Johnny Mnemonic (Dir. Robert Longo)- It wasn’t Blade Runner, A.I., or The Matrix that hit on an accurate future, instead it was a weird, mid-budget, MTV gen sci-fi fantasy featuring Ice-T and Henry Rollins.
Tiger (Dir. Matthew Heineman & Matthew Hamachek) - A cautionary tale or more salacious celebrity nonsense that probably went too far (both for the celeb doing bad behavior and the media covering it), I don’t really feel anything about Tiger Woods—I’d rather play golf than watch it—so this doc’s attempt at grasping at something that represented the American relationship between sports, celebrity, and race left me similarly cold. It’s weird that he made a public apology to his fans and sponsors though.
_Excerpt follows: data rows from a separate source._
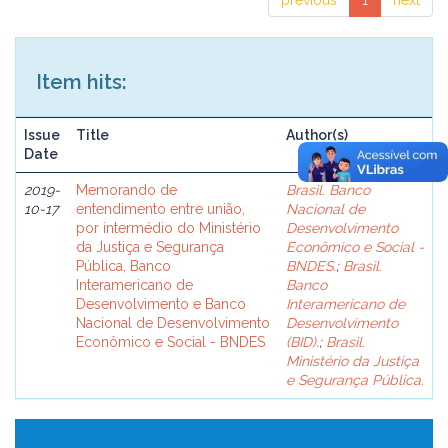
previous
1
next
Item hits:
Issue
Title
Author(s)
Date
2019-
Memorando de
Brasil. Banco
10-17
entendimento entre união,
Nacional de
por intermédio do Ministério
Desenvolvimento
da Justiça e Segurança
Econômico e Social -
Pública, Banco
BNDES.
;
Brasil.
Interamericano de
Banco
Desenvolvimento e Banco
Interamericano de
Nacional de Desenvolvimento
Desenvolvimento
Econômico e Social - BNDES
(BID).
;
Brasil.
Ministério da Justiça
e Segurança Pública.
Paul Beatty White Boy Shuffle - In our identity politics-addled pop cultural zeitgeist, people are always fixated on art made for them. I am not particularly interested in being pandered or even catered to, but if ever there was an artist making art for me it’s probably Beatty. The novelist specializes in a brand of black art that isn’t mainstream, that’s completely cynical, sardonic, borderline offensive but smart enough to get away with it. A completely black style that makes a mockery of the performance of blackness and what is expected of us. I got a few more of his books as a Christmas gift and am not working my way through one of his more popular ones, pining for the day black television and film can take the stick out of its ass in similar fashion.
Recs
Following Kyrie Irving updates
Hunger (Dir. Tony Scott)
Tenet protaganeil fan fiction
Ben & Jerrys The Tonight Dough ice cream
Joshua Rothman’s piece on the allure of our unlived lives
The renaissance hoodies at Adu
…And Now Last Call
I spend a great deal of my time in quarantine in mourning for alternate versions of my life. Seeing Covid, and ultimately death, ravage the country and the people I know, has sapped me of ambition. I try to hang onto normalcy like grabbing water by hand. Even if we survive, it’s hard to think there will be a functioning society on the other side. Instead I spend most days in or around my bed. Life mostly happens as a blur now. I wonder if any of it meant anything if this is really where it’ll end. Ultimately, I believe it does, because I got to experience a true, fulfilling love affair.
The knowledge that someone could help you tap in to parts of yourself that were previously unearthed or growing cobwebs due to how ignored they’d been is like discovering a new universe of possibility within yourself. A job can’t do that, work only exists to break you down and turn the things you love into monotonous routine. Every job or gig I’ve ever had has made me feel like a robot, decaying under the weight of expectation and capitalist desire. To experience another person on your wavelength, a chemistry that weaves together so effortlessly as to feel like one body feels like tapping into your full potential. I may never get a chance to feel like that again but at least I did once. I know what is worth chasing.
I worry about how lonely everyone is. Between the pandemic and the capitalist mindset of looking out for self at the expense of others to gain success, we’re more alone and not coincidently, we are more miserable than ever. Connecting with people matters for our survival, it’s to our benefit. I am not exactly extroverted but I understand that community plays a role in how we feel about ourselves. Everyone needs to be loved and more importantly, they need to learn how to love. We are gonna need it to get through this.